START Provided material

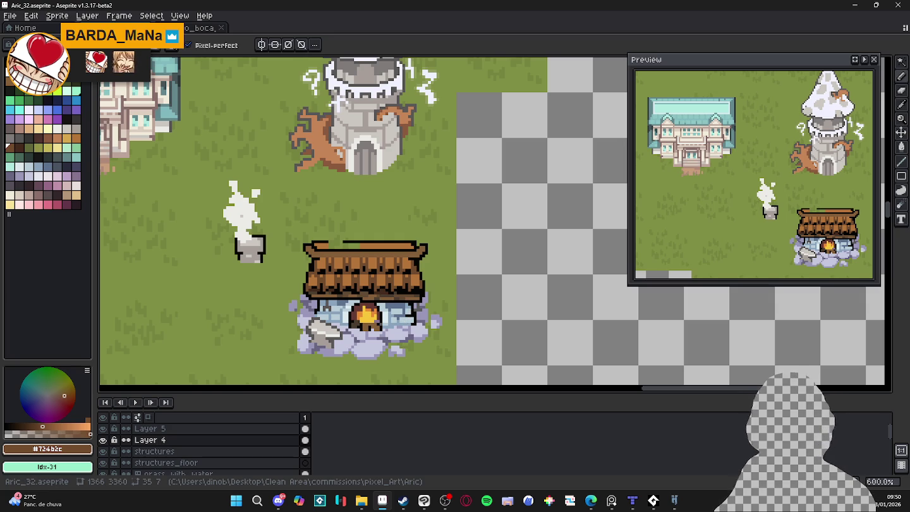
key(alt+Tab)
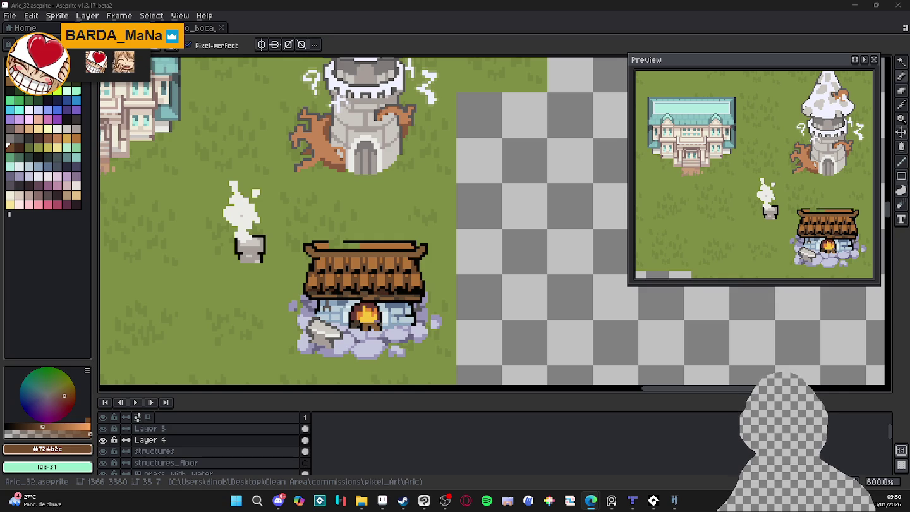
scroll(501, 240, down, 1)
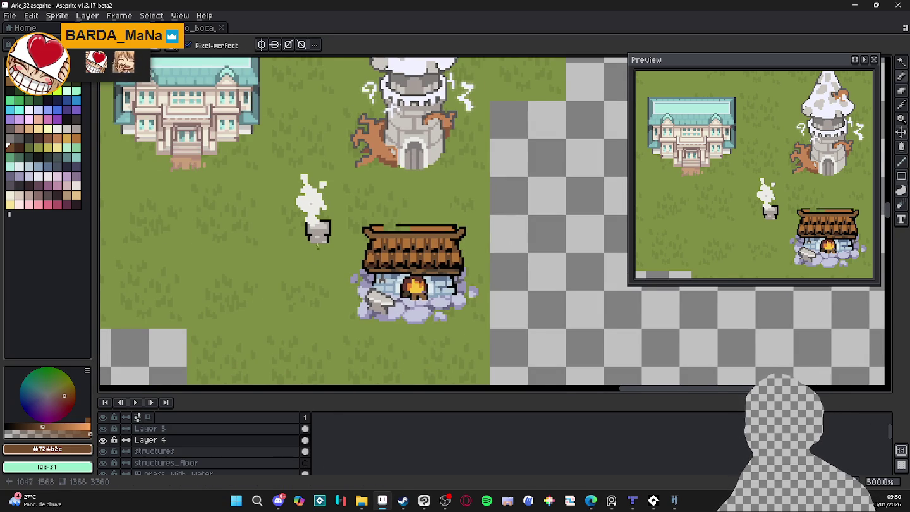
scroll(319, 252, up, 1)
key(m)
drag(261, 148, 340, 260)
mouse_move(299, 206)
mouse_down()
mouse_move(445, 276)
mouse_move(225, 50)
mouse_up()
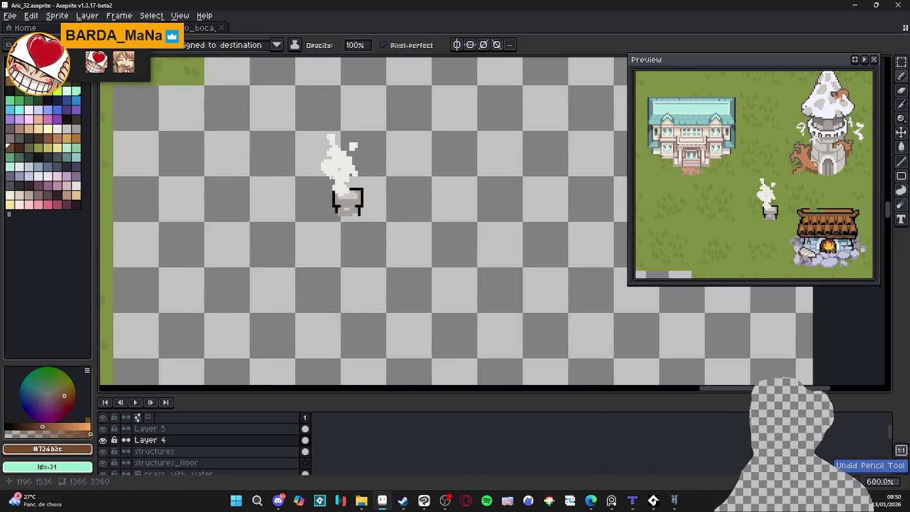
click(224, 49)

END Provided material

#### [Activity]
Every line of the listing that holds the word "scroll" should be counted. Please give that number only.

#### [Result of this task]
2